Sent by Jonathan Stark on January 6th, 2017
After yesterday’s email about my sales cycle for a recent retainer engagement, several people asked specific questions related to the length of it (350 days!).
Q: Is your sales cycle for retainers normally that long?
No, hardly ever. They usually close within a month of my first interaction with the prospect. This one was an outlier.
Q: Why did you follow up “relentlessly” instead of just letting the opportunity fade away?
Normally, I would have let it fade away. I mostly did it as an experiment. At the time, I had been reading/watching a lot of material from Steli Efti (he advocates having a strong follow-up game) and I wanted to get a feel for the cost/benefit ratio of such an approach. It turned out that it was virtually painless and the benefits were substantial.
Q: Did you use any tools for to manage the follow-up?

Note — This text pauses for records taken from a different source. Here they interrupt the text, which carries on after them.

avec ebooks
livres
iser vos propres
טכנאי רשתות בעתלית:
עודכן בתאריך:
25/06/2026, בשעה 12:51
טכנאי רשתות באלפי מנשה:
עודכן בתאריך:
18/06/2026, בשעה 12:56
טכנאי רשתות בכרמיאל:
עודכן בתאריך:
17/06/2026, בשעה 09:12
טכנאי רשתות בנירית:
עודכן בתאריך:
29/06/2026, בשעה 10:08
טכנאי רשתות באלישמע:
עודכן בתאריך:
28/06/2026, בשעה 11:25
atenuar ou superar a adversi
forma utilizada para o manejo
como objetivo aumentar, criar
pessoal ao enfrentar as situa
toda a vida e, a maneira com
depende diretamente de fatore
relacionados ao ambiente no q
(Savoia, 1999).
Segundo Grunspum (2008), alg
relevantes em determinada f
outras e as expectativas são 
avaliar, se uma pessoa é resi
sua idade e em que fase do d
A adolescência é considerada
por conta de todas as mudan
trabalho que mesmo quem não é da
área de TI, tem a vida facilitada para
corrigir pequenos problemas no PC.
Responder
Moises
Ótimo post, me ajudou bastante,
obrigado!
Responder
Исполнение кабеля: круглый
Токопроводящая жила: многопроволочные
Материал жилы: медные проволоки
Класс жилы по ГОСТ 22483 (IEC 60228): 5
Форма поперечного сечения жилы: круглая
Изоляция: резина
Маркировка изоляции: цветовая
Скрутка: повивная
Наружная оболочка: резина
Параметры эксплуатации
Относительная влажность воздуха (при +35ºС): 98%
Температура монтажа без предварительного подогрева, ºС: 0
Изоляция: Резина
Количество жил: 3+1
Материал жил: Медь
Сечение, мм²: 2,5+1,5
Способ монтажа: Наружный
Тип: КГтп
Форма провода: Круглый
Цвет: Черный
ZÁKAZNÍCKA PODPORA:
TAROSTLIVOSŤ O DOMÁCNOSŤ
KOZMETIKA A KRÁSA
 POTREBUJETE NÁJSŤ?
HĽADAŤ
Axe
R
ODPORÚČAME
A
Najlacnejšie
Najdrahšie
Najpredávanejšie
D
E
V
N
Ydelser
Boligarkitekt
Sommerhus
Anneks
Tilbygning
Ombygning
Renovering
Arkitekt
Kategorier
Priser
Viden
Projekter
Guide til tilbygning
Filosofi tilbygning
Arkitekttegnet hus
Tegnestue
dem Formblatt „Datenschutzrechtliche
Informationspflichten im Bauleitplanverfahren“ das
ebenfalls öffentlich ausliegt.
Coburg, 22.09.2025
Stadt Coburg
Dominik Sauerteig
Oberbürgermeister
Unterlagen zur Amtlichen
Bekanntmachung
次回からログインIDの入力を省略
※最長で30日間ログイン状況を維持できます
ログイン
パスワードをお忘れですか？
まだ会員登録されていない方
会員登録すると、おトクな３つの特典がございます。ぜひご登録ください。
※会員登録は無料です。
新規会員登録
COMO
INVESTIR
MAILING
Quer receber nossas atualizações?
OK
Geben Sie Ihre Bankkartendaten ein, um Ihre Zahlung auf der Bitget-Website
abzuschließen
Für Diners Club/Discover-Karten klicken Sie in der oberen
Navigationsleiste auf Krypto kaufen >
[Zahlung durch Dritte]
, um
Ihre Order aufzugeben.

No, nothing fancy. Every time I sent a follow-up email, I would simply ask for an update. When the client replied (which he almost always did), I would respond with a promise to expect my next email after some period of time (usually about four weeks in the future). Then I would put an all day event in my calendar (I use Google Calendar) titled something like “I told Bob I’d email him today”
Q: How did you avoid coming across as desperate/needy? (i.e., looking like you needed the work more than the client needed you)
To keep from sounding needy, I kept the emails extremely short and to the point, but without being rude. For example:
Checking in again, as promised. How are things looking?
Then Bob would reply with some explanation for why he still couldn’t start my engagement, and I would reply with something like this:
Thanks for the update. I’ll ping you again in three weeks. Best of luck!
Eventually, the client’s blocking project finished and we got started. I never came across as rude, annoyed, needy, desperate, etc. I just made promises and kept them, cleanly and concisely.